On 12/15/2009 07:48 PM, KOSAKI Motohiro wrote:
> if we really need wait a bit, Mike's wake_up_batch is best, I think.
> It mean
> - if another CPU is idle, wake up one process soon. iow, it don't
> make meaningless idle.
> - if another CPU is busy, woken process don't start to run awhile.
> then, zone_watermark_ok() can calculate correct value.
Agreed, that should work great.
--
All rights reversed.
On Wed, 2009-12-16 at 09:48 +0900, KOSAKI Motohiro wrote:
> > On 12/15/2009 12:32 AM, Mike Galbraith wrote:
> > > On Tue, 2009-12-15 at 09:45 +0900, KOSAKI Motohiro wrote:
> > >>> On 12/14/2009 07:30 AM, KOSAKI Motohiro wrote:
> > >>>> if we don't use exclusive queue, wake_up() function wake _all_ waited
> > >>>> task. This is simply cpu wasting.
> > >>>>
> > >>>> Signed-off-by: KOSAKI Motohiro<[email protected]>
> > >>>
> > >>>> if (zone_watermark_ok(zone, sc->order, low_wmark_pages(zone),
> > >>>> 0, 0)) {
> > >>>> - wake_up(wq);
> > >>>> + wake_up_all(wq);
> > >>>> finish_wait(wq,&wait);
> > >>>> sc->nr_reclaimed += sc->nr_to_reclaim;
> > >>>> return -ERESTARTSYS;
> > >>>
> > >>> I believe we want to wake the processes up one at a time
> > >>> here.
> >
> > >> Actually, wake_up() and wake_up_all() aren't different so much.
> > >> Although we use wake_up(), the task wake up next task before
> > >> try to alloate memory. then, it's similar to wake_up_all().
> >
> > That is a good point. Maybe processes need to wait a little
> > in this if() condition, before the wake_up(). That would give
> > the previous process a chance to allocate memory and we can
> > avoid waking up too many processes.
>
> if we really need wait a bit, Mike's wake_up_batch is best, I think.
> It mean
> - if another CPU is idle, wake up one process soon. iow, it don't
> make meaningless idle.
Along those lines, there's also NEWIDLE balancing considerations. That
idle may result in a task being pulled, which may or may not hurt a bit.

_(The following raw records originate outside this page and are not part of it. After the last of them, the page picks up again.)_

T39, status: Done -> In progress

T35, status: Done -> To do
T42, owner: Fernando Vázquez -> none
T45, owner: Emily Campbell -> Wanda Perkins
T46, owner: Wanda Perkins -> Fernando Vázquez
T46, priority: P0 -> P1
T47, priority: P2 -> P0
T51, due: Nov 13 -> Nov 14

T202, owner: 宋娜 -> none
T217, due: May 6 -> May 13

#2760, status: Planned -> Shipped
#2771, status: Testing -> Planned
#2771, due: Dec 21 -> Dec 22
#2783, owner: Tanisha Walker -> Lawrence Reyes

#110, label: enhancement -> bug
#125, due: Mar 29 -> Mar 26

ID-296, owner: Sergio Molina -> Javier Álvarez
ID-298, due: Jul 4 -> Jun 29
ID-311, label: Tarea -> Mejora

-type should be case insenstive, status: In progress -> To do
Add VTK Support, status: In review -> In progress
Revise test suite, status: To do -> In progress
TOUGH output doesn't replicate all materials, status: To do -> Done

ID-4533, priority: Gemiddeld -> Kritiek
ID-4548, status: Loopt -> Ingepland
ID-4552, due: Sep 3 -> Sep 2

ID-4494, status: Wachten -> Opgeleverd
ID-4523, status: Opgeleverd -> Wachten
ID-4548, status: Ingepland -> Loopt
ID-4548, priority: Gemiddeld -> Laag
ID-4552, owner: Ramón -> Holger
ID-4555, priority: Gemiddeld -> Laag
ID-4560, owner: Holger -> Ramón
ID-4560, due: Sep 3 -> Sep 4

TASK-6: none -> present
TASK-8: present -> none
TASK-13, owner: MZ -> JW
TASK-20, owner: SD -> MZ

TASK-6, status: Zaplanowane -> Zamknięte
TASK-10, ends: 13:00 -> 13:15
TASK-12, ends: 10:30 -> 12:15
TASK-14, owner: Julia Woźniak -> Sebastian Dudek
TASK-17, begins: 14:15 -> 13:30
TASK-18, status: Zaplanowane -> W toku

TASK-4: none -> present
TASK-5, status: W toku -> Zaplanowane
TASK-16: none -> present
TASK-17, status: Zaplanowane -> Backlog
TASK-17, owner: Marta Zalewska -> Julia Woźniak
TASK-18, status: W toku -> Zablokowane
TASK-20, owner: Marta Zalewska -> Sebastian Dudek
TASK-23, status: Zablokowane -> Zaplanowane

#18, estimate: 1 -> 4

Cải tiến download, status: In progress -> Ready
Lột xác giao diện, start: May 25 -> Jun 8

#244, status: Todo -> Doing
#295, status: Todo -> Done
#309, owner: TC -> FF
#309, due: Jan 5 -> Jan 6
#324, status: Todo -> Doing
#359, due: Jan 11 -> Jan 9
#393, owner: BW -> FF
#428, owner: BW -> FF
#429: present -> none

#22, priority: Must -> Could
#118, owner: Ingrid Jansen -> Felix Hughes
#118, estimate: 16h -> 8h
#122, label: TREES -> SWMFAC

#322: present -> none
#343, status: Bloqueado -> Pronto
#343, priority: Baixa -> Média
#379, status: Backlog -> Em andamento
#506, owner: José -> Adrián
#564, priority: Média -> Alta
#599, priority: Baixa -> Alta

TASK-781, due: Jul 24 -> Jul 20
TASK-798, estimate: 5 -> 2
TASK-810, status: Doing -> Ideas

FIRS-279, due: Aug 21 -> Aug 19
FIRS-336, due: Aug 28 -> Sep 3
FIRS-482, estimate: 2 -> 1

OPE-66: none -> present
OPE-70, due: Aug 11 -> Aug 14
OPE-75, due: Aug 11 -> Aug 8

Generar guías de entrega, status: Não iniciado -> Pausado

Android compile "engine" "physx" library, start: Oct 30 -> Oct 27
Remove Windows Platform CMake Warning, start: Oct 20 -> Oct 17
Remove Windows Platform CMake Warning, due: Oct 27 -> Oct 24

'course, if you're jamming up on memory allocation, that's the least of
your worries, but every idle avoided is potentially a pull avoided.
Just a thought.
-Mike
On 12/11/2009 11:46 PM, Rik van Riel wrote:
> Under very heavy multi-process workloads, like AIM7, the VM can
> get into trouble in a variety of ways. The trouble start when
> there are hundreds, or even thousands of processes active in the
> page reclaim code.
>
> Not only can the system suffer enormous slowdowns because of
> lock contention (and conditional reschedules) between thousands
> of processes in the page reclaim code, but each process will try
> to free up to SWAP_CLUSTER_MAX pages, even when the system already
> has lots of memory free.
>
> It should be possible to avoid both of those issues at once, by
> simply limiting how many processes are active in the page reclaim
> code simultaneously.
>
> If too many processes are active doing page reclaim in one zone,
> simply go to sleep in shrink_zone().
>
> On wakeup, check whether enough memory has been freed already
> before jumping into the page reclaim code ourselves. We want
> to use the same threshold here that is used in the page allocator
> for deciding whether or not to call the page reclaim code in the
> first place, otherwise some unlucky processes could end up freeing
> memory for the rest of the system.
>
>
>
> Control how to kill processes when uncorrected memory error (typically
> diff --git a/include/linux/mmzone.h b/include/linux/mmzone.h
> index 30fe668..ed614b8 100644
> --- a/include/linux/mmzone.h
> +++ b/include/linux/mmzone.h
> @@ -345,6 +345,10 @@ struct zone {
> /* Zone statistics */
> atomic_long_t vm_stat[NR_VM_ZONE_STAT_ITEMS];
>
> + /* Number of processes running page reclaim code on this zone. */
> + atomic_t concurrent_reclaimers;
> + wait_queue_head_t reclaim_wait;
> +
>
Counting semaphore?
--
I have a truly marvellous patch that fixes the bug which this
signature is too narrow to contain.
On 12/18/2009 08:38 AM, Avi Kivity wrote:
>> + /* Number of processes running page reclaim code on this zone. */
>> + atomic_t concurrent_reclaimers;
>> + wait_queue_head_t reclaim_wait;
>> +
>
> Counting semaphore?
I don't see a safe way to adjust a counting semaphore
through /proc/sys.
--
All rights reversed.
On 12/18/2009 04:12 PM, Rik van Riel wrote:
> On 12/18/2009 08:38 AM, Avi Kivity wrote:
>
>>> + /* Number of processes running page reclaim code on this zone. */
>>> + atomic_t concurrent_reclaimers;
>>> + wait_queue_head_t reclaim_wait;
>>> +
>>
>> Counting semaphore?
>
> I don't see a safe way to adjust a counting semaphore
> through /proc/sys.
True. Maybe it's worthwhile to add such a way if this pattern has more
uses.
--
I have a truly marvellous patch that fixes the bug which this
signature is too narrow to contain.